According to the Nigeria Inter-Bank Settlement System (NIBSS), the number of active bank accounts in Nigeria jumped to 219.6 million in March 2024, marking a significant increase when compared with the previous data released.
Earlier this year, NIBSS released the number of account numbers for 2022, which showed that there were 151 million active bank accounts in the country at the end of that year. Fast forward to March 2024, the latest figure indicates that bank accounts have increased by 68.6 million in the last 15 months.
The data also show that at the end of 2023, active bank accounts stood at 202.6 million, meaning that about 17 million new accounts have been opened across the banks between January and March, this year.
According to NIBSS, the number of inactive or dormant bank accounts in the country stood at 19.8 million. This is, however, a significant decline compared with 2022 figure the number of inactive accounts was put at 72.8 million.
Similarly, the NIBSS data show that the number of bank accounts that have been closed stood at 22.5 million.
Significantly, the CBN said it will manage these funds in trust, refunding the principal and any accrued interest to beneficiaries within 10 working days of receiving a reclaim request from the financial institution.
“These eligible accounts include current, savings, term deposits in local currency, domiciliary accounts, deposits for shares and mutual investments, prepaid card accounts and wallets, government-owned accounts, and others as specified in the Guidelines by the CBN.”

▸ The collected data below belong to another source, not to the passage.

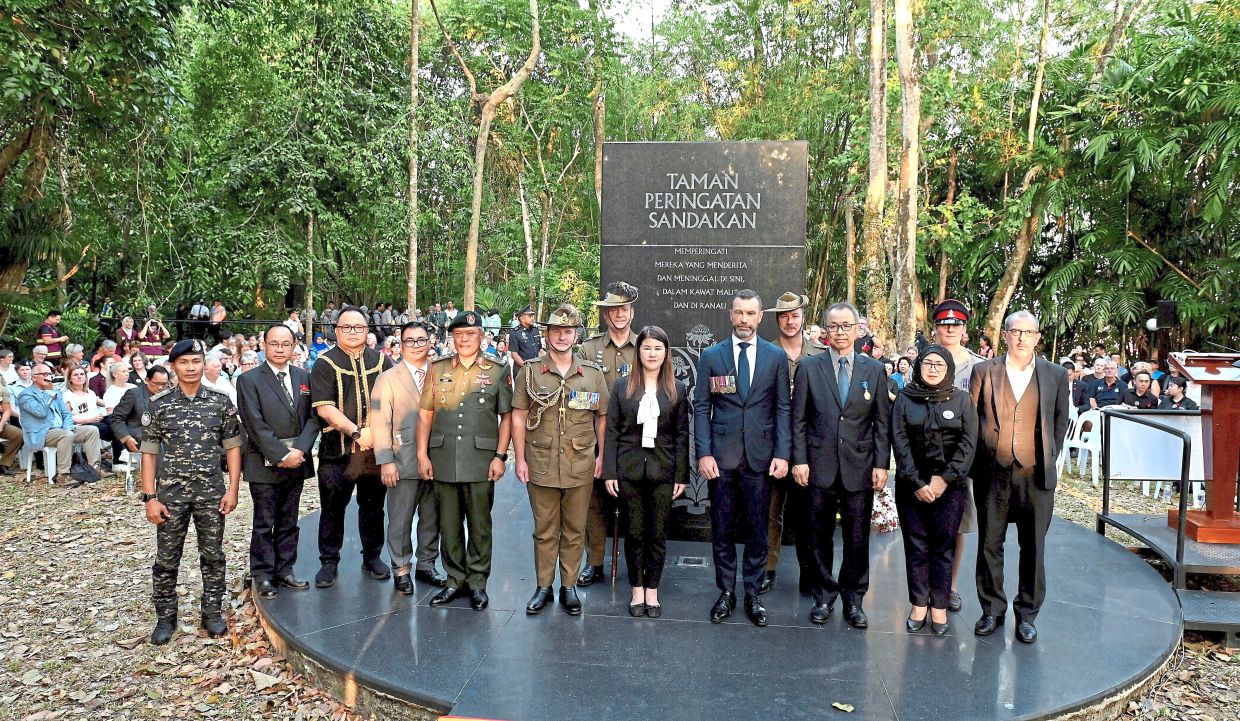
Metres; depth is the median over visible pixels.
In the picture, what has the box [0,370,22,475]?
person
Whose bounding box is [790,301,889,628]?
man
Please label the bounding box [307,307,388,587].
man
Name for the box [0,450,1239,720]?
leaf-covered ground
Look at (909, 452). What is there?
woman
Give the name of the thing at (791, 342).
man
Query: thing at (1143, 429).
white panel
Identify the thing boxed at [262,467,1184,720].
platform
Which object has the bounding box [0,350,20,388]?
person
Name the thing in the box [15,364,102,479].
man
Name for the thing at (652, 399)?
woman
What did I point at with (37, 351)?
person
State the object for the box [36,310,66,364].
person
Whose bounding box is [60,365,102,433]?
woman
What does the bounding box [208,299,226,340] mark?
person
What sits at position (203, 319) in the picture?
person
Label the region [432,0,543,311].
tree
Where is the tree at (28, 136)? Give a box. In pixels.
[0,0,181,326]
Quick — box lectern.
[1168,350,1239,544]
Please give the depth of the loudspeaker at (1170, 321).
13.73 m
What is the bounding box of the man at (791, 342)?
[760,290,821,596]
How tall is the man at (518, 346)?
1.450 m
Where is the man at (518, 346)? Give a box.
[508,308,542,367]
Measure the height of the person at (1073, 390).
1.015 m
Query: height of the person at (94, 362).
1.001 m
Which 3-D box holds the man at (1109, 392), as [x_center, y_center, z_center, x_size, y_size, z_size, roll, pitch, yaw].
[6.400,0.609,10.723,0.578,1.060,0.678,1,4,6]
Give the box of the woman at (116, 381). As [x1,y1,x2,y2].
[101,359,132,409]
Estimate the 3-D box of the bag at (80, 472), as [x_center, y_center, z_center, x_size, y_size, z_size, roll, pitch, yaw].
[-5.608,1.124,8.644,0.311,0.343,0.352,1,4,6]
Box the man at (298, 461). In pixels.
[236,324,319,596]
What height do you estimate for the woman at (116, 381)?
0.994 m
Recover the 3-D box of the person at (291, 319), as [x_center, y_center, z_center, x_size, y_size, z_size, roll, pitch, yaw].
[-6.889,-0.433,17.288,0.619,1.191,0.653,2,5,22]
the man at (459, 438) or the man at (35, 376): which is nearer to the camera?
the man at (459, 438)
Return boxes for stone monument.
[599,144,807,544]
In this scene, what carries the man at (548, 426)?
on the platform at (332, 630)
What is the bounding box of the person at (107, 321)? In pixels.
[98,300,117,339]
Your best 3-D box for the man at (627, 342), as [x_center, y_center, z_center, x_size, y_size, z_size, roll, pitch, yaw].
[-0.008,0.427,5.202,0.577,1.895,0.694,2,4,16]
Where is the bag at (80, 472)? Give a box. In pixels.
[68,452,99,485]
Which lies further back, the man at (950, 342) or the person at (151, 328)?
the person at (151, 328)
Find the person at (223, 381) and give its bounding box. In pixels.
[203,352,236,403]
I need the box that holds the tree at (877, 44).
[860,0,890,335]
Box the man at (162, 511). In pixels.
[139,341,242,644]
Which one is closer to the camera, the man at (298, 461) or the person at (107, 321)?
the man at (298, 461)
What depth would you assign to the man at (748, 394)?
4.57 m
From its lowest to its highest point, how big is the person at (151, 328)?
1.417 m
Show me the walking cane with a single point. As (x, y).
(614, 566)
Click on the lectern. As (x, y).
(1213, 406)
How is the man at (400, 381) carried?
on the platform at (332, 630)
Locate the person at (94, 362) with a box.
[89,339,118,376]
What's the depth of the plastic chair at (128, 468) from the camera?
8.46 m
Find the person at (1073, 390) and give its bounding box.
[1064,359,1088,410]
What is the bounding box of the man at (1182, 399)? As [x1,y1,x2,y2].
[1158,377,1196,411]
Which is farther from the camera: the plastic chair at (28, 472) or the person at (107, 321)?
the person at (107, 321)
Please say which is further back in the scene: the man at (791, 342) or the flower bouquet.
the flower bouquet
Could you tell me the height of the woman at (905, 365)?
0.943 m
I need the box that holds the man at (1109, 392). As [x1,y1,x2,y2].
[1090,364,1128,410]
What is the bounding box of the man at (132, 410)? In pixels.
[108,364,172,466]
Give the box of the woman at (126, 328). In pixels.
[117,314,137,353]
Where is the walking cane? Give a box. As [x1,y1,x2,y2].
[610,507,619,584]
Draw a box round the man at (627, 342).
[571,284,641,587]
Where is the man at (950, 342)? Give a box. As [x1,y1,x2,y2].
[927,298,983,610]
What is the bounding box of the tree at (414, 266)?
[405,0,420,316]
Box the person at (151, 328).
[137,308,168,358]
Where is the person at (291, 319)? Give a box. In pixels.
[284,309,304,340]
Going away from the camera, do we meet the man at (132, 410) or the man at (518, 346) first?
the man at (132, 410)
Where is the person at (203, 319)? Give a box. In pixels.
[189,298,209,340]
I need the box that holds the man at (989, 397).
[969,310,1069,643]
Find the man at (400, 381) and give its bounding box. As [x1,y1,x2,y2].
[370,321,445,594]
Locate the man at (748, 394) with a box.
[695,289,793,626]
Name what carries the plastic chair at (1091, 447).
on the leaf-covered ground at (135, 630)
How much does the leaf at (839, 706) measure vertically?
0.014 m
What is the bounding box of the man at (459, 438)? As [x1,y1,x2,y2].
[417,311,512,610]
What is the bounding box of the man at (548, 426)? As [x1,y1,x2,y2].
[511,305,607,615]
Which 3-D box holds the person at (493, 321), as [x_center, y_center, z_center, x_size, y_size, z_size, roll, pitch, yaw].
[-3.031,-0.529,19.422,0.631,1.275,0.697,1,4,6]
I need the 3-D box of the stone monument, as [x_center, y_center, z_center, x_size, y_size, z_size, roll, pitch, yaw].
[0.583,-0.074,6.059,1.406,2.764,0.348,1,4,6]
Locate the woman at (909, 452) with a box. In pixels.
[889,346,976,635]
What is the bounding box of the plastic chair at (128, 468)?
[116,447,142,491]
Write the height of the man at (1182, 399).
0.987 m
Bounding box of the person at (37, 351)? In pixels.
[29,344,54,375]
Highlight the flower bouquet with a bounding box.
[870,483,898,533]
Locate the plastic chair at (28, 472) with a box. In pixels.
[21,441,56,483]
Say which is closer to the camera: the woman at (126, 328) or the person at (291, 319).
the woman at (126, 328)
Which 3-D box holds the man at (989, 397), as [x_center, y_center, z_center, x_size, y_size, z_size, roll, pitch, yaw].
[2.119,0.583,4.419,0.538,1.686,0.548,0,4,-4]
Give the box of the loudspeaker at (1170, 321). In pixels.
[1153,299,1176,329]
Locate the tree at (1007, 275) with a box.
[983,0,1059,344]
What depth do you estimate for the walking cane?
5.43 m
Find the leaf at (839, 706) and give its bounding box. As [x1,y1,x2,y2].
[830,701,853,712]
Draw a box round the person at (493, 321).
[481,308,501,336]
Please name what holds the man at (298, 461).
on the platform at (332, 630)
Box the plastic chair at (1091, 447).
[1056,405,1102,485]
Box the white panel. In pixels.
[1108,409,1203,481]
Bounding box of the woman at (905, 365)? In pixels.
[887,354,912,399]
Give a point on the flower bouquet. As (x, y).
(882, 523)
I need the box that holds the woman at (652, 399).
[603,328,689,617]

The CBN also noted that financial institutions were required to notify customers immediately and every quarter when their accounts become inactive or dormant.

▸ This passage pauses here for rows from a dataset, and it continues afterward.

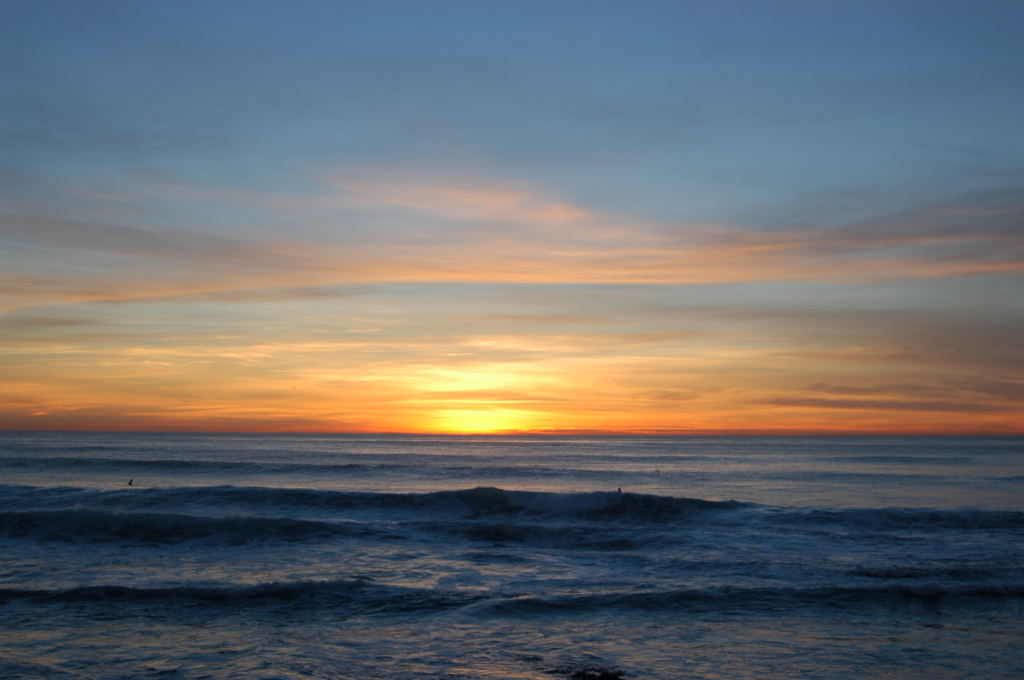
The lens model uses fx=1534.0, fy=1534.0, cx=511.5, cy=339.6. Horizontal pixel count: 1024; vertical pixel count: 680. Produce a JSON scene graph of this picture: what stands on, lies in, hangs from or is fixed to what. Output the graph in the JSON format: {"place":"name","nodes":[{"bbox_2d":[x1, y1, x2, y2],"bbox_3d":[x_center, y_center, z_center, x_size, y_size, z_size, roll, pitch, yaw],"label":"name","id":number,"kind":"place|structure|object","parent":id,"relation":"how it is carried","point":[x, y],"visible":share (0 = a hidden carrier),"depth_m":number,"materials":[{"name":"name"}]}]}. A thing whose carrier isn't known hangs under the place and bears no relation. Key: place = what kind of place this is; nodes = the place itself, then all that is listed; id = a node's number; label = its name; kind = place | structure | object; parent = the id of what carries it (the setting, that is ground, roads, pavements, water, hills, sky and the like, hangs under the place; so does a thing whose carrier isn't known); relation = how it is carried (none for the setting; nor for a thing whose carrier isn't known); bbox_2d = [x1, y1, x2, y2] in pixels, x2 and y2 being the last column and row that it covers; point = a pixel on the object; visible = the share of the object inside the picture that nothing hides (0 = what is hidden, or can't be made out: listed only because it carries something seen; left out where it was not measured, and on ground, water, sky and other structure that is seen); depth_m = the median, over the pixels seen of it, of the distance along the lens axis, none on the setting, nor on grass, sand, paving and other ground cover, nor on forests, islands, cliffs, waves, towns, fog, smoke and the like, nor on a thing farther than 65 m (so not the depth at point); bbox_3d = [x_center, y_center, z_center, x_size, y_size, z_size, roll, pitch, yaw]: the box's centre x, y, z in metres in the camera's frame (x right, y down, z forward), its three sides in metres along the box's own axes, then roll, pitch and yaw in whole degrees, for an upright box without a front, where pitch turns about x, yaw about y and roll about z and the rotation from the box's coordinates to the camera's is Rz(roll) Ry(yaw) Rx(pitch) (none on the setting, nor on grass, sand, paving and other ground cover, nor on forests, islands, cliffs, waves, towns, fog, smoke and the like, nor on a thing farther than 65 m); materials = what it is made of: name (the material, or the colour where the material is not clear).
{"place":"outdoors","nodes":[
{"label":"outdoors","id":0,"kind":"place"},
{"bbox_2d":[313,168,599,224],"label":"cloud","id":1,"kind":"structure","parent":0,"point":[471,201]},
{"bbox_2d":[431,407,519,434],"label":"sun","id":2,"kind":"structure","parent":0,"point":[483,425],"materials":[{"name":"yellow"}]},
{"bbox_2d":[0,431,1023,679],"label":"sea","id":3,"kind":"structure","parent":0,"point":[49,609],"materials":[{"name":"liquid"}]},
{"bbox_2d":[126,478,133,485],"bbox_3d":[-11.315,4.252,45.357,0.332,0.309,0.277,-1,-4,12],"label":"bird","id":4,"kind":"object","parent":3,"relation":"in","point":[131,480],"visible":0.96,"depth_m":45.30},
{"bbox_2d":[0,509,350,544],"label":"wave","id":5,"kind":"object","parent":3,"relation":"in","point":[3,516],"visible":0.95,"materials":[{"name":"blue liquid"}]},
{"bbox_2d":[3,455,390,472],"label":"wave","id":6,"kind":"object","parent":3,"relation":"in","point":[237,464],"visible":0.95,"materials":[{"name":"liquid"}]},
{"bbox_2d":[1,484,757,525],"label":"wave","id":7,"kind":"object","parent":3,"relation":"in","point":[495,490],"visible":0.81,"materials":[{"name":"blue liquid"}]},
{"bbox_2d":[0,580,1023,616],"label":"wave","id":8,"kind":"object","parent":3,"relation":"in","point":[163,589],"visible":0.86,"materials":[{"name":"liquid"}]},
{"bbox_2d":[569,667,627,679],"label":"rock","id":9,"kind":"object","parent":3,"relation":"in","point":[612,677],"visible":0.97,"depth_m":12.73,"materials":[{"name":"black"}]},
{"bbox_2d":[616,486,622,493],"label":"person","id":10,"kind":"object","parent":3,"relation":"in","point":[620,490],"visible":0.81,"depth_m":39.37},
{"bbox_2d":[654,468,660,474],"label":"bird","id":11,"kind":"object","parent":3,"relation":"in","point":[658,470],"visible":0.98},
{"bbox_2d":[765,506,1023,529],"label":"wave","id":12,"kind":"object","parent":3,"relation":"on","point":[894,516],"visible":0.89,"materials":[{"name":"blue liquid"}]},
{"bbox_2d":[0,0,1023,439],"label":"sky","id":13,"kind":"structure","parent":0,"point":[3,427],"materials":[{"name":"blue"}]},
{"bbox_2d":[2,165,1023,306],"label":"cloud","id":14,"kind":"structure","parent":0,"point":[552,280],"materials":[{"name":"orange"}]},
{"bbox_2d":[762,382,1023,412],"label":"cloud","id":15,"kind":"structure","parent":0,"point":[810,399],"materials":[{"name":"brown"}]}
]}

The FAQ document readS, “The CBN shall establish a dedicated office for this purpose. The office will be supervised by a management committee.
“The interest payable shall be at a rate to be determined by the CBN from time to time. For non-interest banks, the profit and loss on the unclaimed balances shall be determined by the CBN from time to time.

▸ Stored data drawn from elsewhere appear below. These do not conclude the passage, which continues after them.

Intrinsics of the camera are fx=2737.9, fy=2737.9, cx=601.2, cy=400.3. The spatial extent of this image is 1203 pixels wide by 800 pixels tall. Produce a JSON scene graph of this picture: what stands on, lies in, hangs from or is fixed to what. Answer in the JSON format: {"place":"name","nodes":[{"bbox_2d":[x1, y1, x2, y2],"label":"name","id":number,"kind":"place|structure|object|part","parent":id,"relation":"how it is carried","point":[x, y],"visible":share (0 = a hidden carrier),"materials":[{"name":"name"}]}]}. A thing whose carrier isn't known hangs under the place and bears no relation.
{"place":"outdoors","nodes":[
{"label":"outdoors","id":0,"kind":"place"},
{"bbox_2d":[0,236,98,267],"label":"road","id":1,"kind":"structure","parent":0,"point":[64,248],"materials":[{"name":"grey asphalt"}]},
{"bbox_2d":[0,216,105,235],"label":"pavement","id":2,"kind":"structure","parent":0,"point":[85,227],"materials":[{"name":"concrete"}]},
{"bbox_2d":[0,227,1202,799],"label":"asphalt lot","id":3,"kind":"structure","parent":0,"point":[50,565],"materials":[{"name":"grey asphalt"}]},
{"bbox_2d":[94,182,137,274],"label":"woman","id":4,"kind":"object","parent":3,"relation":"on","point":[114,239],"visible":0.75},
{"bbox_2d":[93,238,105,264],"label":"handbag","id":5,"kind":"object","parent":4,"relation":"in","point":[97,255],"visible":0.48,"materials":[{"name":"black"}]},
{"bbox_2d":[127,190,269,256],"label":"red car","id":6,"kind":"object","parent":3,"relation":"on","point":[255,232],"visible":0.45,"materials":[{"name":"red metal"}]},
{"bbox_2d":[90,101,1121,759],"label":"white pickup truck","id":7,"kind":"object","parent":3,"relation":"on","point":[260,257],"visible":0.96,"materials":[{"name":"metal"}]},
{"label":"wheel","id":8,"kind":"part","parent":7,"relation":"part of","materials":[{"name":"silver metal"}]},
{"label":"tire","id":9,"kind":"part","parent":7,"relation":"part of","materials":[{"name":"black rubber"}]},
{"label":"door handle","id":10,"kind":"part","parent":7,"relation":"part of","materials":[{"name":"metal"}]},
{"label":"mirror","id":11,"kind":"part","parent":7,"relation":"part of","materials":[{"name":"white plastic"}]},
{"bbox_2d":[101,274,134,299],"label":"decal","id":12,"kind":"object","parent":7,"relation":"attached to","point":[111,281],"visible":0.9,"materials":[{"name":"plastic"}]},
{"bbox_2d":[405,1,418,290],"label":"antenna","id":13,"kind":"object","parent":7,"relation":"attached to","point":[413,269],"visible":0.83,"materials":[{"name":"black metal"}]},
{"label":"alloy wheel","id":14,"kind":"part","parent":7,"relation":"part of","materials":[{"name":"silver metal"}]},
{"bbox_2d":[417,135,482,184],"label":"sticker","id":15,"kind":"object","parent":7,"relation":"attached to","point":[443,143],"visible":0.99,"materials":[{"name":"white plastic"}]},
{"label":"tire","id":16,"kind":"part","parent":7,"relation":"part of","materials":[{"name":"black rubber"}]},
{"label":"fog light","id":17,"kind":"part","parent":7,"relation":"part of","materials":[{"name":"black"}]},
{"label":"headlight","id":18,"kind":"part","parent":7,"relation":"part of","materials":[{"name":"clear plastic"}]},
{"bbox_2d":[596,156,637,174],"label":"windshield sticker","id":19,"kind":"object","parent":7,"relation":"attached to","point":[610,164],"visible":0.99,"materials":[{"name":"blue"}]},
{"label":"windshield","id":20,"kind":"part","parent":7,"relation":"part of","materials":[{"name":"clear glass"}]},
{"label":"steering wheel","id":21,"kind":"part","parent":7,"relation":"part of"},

“The CBN will refund the principal and any interest on the invested funds to the beneficiaries within 10 working days of receiving a reclaim request from the FI.”
According to the new guidelines, the CBN will create and manage a dedicated account called the ‘Unclaimed Balances Trust Fund Pool Account’ to warehouse unclaimed balances.
The guidelines specify that eligible accounts for dormant status include current, savings, term deposits in local currency, domiciliary accounts, deposits for shares and mutual investments, prepaid card accounts and wallets, and government-owned accounts.
Reactivating a dormant account involves account owners completing a reactivation form at their respective financial institutions, providing evidence of ownership and valid identification.
However, some accounts are exempt from being considered dormant, such as accounts subject to litigation, judgment debts under active court cases, accounts under regulatory investigation, and encumbered accounts like collaterals and liens.
Financial experts, who reacted to the development, said the move by the CBN is a noble one that will restore the dignity of the banking sector in the country.
Ano Anyanwu, a banker and former Deputy Managing Director of MainStreet Bank, said the banks have been making efforts on their own to reduce the number of inactive and dormant accounts by reaching out to owners of such accounts to reactivate their accounts by lowering stipulated requirements for them.
He said, “The move is a good one but I can say here that banks too are making efforts to reduce the number of dormant accounts in their books. As for the large sums of money involved in this regard, banks will not be happy but they have no choice but to comply with the CBN directive”.
Stephen Iloba, a financial analyst, said, “This move is coming at a time when fraud associated with dormant and inactive accounts is on the rise. I know that banks may not be happy with the decision but this is good for the sector.
To Cyril Ampka, an economist, said, “The end is near for incessant fraudulent activities”.